Home > Brew session > Last brew of the decade

Last brew of the decade

Despite some minor hiccups, I managed to squeeze one more batch of homebrewing into 2009 before the decade elapsed. What I had originally envisioned as a Belgian 2.5 (somewhere between a dubbel and a strong dark) had to be tweaked into a new recipe due to somewhat sluggish yeast performance. I made up a starter on tuesday morning, anticipating a brew on Wednesday, and come wednesday morning there was almost no activity. Sometime late wednesday evening the stater showed signs of life, however I felt it prudent to go with a lower ABV beer to ensure the yeast was healthy enough to complete the job. The 2.5 became a belgian 1.5 (somewhere between a singel and a dubbel) and will serve as the “starter batch” for its bigger, meaner brother sometime in early 2010.

I realized pretty quickly that the past 2 months off had left me out of practice, and I forgot some basic day-before preparation things (like pre-boiling the kettle valve) that dragged the day on longer than it should have been. I also ended up fighting the freezing temperatures somewhat in that I had forgotten to pull the garden hose inside, and I spent a good portion of the boil trying to thaw it out before I needed it for the cooling stage. Despite all that, the batch seemed to go pretty well – my wort came out a gorgeous color (even before adding the dark candi syrup), crystal clear, and I got the 10 gallons cooled down in 15 minutes flat – man, I love brewing in the winter!

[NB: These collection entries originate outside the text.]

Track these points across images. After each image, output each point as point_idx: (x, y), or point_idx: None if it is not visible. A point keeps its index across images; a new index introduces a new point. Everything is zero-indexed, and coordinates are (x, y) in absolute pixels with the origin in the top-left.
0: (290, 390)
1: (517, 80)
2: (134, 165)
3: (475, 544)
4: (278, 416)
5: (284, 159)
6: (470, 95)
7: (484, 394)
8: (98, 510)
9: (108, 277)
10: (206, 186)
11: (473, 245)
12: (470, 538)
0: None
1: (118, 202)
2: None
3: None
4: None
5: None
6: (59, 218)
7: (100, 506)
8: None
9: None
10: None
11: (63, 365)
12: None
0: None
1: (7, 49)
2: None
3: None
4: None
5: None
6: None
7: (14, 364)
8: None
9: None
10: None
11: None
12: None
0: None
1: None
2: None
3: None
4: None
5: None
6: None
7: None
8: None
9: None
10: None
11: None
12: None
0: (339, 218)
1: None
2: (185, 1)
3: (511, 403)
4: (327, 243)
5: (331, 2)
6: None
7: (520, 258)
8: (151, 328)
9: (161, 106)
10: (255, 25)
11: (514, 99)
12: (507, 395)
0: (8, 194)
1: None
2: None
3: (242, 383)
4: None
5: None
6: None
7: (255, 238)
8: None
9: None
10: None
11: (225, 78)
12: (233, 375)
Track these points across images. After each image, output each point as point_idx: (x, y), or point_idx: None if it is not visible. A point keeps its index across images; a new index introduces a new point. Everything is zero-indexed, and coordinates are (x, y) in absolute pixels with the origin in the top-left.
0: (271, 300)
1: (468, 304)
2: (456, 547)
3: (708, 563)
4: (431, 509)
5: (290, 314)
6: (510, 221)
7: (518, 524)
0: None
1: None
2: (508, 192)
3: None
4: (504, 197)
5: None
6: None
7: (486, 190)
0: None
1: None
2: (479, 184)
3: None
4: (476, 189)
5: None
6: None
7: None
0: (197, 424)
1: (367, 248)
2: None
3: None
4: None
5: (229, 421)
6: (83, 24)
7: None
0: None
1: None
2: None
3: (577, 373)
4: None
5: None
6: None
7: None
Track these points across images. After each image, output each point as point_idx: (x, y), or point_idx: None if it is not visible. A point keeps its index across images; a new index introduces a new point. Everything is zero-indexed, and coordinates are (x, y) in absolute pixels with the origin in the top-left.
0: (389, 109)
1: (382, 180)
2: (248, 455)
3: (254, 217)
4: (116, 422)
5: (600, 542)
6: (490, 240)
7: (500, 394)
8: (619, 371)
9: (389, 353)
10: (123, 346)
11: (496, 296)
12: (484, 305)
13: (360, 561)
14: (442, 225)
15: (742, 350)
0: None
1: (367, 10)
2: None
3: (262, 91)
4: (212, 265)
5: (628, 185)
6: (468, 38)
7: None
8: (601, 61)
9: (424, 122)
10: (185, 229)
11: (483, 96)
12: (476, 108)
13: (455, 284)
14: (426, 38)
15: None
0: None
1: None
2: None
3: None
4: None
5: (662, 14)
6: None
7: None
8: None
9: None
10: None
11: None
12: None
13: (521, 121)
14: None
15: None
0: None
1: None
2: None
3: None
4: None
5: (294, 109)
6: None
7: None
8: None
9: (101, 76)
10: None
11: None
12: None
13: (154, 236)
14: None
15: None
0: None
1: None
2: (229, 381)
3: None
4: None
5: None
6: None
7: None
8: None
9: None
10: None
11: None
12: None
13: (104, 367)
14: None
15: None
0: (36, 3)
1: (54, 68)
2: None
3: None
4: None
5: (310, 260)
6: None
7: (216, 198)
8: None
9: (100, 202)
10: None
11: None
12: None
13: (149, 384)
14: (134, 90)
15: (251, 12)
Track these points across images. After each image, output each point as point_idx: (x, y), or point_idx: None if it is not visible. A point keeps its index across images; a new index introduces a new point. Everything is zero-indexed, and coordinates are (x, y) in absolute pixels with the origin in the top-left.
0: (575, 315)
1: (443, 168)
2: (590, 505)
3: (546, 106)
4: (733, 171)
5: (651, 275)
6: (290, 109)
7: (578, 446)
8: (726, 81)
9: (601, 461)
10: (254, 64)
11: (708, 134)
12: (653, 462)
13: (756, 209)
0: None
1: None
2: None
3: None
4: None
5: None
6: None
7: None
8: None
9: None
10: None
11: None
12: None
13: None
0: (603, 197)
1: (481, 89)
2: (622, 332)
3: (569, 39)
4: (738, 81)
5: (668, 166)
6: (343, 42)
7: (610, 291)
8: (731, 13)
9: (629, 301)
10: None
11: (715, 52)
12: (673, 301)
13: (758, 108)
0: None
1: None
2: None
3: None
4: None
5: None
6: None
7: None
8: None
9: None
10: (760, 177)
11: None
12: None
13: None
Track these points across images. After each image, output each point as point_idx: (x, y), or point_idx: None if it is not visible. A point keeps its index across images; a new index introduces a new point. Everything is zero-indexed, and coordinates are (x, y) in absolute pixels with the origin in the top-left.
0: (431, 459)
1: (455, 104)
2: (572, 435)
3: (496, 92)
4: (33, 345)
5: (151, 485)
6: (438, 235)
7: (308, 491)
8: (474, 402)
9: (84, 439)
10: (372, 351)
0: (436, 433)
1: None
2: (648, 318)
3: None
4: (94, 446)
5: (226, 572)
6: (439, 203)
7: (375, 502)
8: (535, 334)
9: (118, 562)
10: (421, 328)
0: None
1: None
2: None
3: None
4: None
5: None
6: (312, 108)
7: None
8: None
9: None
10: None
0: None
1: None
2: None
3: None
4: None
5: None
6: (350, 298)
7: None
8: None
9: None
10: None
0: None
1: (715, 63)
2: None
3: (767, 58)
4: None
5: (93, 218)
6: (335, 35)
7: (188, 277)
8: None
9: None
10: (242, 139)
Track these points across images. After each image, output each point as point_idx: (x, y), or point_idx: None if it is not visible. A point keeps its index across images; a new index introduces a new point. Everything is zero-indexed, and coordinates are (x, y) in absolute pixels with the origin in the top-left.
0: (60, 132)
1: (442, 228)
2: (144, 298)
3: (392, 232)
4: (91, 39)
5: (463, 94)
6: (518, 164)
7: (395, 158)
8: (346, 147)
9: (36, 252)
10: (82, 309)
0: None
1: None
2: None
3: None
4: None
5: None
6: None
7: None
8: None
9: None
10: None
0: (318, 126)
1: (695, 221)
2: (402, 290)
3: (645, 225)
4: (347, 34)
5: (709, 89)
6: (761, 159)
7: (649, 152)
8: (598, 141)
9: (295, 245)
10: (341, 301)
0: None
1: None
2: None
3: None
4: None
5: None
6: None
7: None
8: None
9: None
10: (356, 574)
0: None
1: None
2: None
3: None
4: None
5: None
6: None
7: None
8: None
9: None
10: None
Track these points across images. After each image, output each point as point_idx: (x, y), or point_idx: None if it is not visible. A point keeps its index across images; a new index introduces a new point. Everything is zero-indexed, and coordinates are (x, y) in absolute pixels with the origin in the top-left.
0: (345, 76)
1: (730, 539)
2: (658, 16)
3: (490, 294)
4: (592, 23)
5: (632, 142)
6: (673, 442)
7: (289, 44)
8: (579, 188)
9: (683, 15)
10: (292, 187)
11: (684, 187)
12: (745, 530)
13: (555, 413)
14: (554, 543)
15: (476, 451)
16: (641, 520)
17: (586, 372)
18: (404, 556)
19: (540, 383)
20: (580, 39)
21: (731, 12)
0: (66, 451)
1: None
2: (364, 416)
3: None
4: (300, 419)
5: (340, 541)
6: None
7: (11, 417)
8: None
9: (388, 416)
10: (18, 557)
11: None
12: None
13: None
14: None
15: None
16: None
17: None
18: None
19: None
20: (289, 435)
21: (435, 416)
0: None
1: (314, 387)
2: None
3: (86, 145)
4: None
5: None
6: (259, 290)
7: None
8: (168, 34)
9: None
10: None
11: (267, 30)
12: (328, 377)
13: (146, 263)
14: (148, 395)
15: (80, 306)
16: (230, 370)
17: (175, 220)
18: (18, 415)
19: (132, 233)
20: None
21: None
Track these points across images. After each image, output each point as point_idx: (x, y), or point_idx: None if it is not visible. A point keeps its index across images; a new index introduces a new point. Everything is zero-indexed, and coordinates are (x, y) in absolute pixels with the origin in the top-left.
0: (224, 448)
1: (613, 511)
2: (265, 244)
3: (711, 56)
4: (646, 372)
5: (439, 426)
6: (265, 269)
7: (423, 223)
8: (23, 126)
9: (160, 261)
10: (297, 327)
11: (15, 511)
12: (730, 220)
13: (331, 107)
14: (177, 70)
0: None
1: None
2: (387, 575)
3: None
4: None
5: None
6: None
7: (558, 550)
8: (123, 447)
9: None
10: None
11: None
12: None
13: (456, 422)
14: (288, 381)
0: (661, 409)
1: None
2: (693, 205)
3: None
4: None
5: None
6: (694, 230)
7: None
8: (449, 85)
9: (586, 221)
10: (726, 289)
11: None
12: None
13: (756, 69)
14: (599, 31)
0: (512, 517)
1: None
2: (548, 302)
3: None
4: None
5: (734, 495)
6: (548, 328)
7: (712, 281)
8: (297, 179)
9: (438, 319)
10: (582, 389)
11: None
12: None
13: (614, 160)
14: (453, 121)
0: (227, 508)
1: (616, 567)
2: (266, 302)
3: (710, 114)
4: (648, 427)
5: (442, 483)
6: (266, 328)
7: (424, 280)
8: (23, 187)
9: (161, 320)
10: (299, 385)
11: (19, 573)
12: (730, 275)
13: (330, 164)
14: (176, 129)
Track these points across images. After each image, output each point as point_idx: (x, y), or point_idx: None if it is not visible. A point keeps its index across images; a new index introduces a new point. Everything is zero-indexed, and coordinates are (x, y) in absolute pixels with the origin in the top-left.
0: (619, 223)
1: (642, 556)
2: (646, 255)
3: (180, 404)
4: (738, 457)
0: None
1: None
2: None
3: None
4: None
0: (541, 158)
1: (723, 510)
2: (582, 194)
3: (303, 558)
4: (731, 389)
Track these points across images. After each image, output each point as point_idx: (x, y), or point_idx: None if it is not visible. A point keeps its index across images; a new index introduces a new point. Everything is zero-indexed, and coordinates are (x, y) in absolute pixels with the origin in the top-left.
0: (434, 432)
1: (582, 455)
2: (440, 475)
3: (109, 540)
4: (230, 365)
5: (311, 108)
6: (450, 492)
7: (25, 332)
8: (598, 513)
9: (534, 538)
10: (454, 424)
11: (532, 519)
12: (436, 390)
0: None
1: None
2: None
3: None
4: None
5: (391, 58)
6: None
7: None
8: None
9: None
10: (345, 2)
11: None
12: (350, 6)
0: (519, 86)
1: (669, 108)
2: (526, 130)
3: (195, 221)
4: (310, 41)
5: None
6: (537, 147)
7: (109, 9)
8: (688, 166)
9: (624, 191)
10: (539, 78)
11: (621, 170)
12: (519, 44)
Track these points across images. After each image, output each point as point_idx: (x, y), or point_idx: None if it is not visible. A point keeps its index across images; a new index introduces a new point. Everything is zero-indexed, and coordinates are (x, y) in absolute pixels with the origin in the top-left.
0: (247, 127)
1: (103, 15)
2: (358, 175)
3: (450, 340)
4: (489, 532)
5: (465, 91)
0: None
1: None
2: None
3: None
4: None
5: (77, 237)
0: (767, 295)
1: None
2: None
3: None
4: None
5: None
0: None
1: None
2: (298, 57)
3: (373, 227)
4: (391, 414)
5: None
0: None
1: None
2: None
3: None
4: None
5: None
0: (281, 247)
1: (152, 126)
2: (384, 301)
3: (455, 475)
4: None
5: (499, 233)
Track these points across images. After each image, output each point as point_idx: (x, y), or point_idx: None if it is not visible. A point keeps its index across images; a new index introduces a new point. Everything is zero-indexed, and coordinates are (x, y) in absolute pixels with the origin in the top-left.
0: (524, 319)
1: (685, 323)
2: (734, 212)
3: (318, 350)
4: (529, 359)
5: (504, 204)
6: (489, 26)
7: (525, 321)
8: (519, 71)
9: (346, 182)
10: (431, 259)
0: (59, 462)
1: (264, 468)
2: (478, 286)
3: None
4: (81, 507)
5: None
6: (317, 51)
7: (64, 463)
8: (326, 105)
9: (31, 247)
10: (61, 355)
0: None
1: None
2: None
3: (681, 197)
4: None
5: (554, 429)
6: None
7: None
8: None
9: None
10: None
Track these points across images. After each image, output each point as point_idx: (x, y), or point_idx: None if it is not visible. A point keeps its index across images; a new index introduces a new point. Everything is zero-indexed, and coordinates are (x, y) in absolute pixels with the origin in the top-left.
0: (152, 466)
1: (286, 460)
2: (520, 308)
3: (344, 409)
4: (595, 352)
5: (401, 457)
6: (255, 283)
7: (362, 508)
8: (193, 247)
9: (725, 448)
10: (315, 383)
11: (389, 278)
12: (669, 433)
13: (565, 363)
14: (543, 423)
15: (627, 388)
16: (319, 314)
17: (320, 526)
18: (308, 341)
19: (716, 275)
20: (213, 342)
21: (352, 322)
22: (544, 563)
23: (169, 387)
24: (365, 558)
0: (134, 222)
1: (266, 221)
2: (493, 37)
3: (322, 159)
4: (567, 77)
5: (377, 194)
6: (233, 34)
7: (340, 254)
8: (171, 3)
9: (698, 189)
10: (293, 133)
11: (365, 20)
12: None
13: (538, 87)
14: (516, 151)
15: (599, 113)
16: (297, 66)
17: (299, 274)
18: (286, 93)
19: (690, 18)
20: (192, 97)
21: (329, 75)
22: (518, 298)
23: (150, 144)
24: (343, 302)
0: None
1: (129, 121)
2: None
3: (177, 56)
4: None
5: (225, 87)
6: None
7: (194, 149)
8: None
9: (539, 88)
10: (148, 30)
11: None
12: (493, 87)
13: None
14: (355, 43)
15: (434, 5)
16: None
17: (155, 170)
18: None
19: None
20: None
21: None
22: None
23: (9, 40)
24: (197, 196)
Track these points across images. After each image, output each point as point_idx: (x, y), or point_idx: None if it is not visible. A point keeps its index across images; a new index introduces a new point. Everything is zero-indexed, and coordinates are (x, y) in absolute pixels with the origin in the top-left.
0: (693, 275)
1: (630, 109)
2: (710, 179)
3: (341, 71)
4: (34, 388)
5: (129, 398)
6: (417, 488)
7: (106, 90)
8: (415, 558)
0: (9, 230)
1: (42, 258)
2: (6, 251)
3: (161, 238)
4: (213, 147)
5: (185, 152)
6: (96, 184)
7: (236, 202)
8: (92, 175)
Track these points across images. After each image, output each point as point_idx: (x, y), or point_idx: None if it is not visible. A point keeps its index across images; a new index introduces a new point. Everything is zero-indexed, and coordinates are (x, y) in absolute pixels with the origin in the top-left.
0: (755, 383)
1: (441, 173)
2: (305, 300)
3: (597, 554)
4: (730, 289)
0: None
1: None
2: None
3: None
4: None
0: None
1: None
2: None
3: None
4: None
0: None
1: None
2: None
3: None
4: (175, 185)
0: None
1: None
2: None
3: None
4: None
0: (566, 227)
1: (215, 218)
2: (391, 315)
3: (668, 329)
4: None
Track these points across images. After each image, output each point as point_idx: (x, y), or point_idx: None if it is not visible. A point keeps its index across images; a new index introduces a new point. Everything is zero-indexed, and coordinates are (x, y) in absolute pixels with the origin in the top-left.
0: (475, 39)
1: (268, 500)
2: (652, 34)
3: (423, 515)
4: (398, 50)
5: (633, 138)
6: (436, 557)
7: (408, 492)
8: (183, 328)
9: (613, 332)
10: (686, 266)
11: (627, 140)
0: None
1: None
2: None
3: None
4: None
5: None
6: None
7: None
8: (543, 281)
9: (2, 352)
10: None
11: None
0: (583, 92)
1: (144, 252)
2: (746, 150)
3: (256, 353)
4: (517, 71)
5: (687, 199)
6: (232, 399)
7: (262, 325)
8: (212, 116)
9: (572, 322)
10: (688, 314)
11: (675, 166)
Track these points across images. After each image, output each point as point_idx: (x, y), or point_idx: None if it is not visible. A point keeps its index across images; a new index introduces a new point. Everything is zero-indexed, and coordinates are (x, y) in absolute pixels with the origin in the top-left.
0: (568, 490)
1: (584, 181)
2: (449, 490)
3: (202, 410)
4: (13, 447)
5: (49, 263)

One thing I admired (again) is how well I seem to sparge the grains without dragging any of the nasty tannins and other off flavors out of the husks. The domed tupperware lid I use forms a perfect wort-hot liquor liquid/liquid interface that is clearly visible when you look in the tun. Once the wort drains below the top of the grain bed, the hot water instantly starts pulling out the remaining sugars, and I never seem to over-sparge the mash before collecting the total amount. The resulting efficiencies usually run in the 75-85% range. It seems to combine the best aspects of both continuous (high efficiency) and batch sparge (no tannins) techniques.

I think in 2010 I need to convert this (highly effective) tupperware design in to a more durable stainless one. I’ve been eyeing a product at Toledo Metal Spinning that looks promising. I am not sure whether it’s the lip or the gradual contour that creates the separation – hopefully the lip because curved lids are about 4X the price. I will also need to build the support and liquid supply tubing, and attach the float valve for my pump skid control box so it automatically controls the liquid level… I think I’m also going to try to brew another lager or two this year – My standard octoberfest and maibock are obviously candidates, but I really want to try my hand at a nice bock as well. I think that might have to be next after the belgian 2.5 so I can take advantage of the colder temperatures.

Categories: Brew session
  1. January 1, 2010 at 10:33 am

    Sounds good! I’ve got a Cherry Wit in the primary and I’m lagering a Pilsner in my 2nd kegerator at the moment. 🙂

  2. January 3, 2010 at 7:16 pm

    Sounds like yours went better than mine … which was non-existent! My last ingredients never showed before the weekend, the Belgian Candy Syrup. Damn HDYB for not carrying it!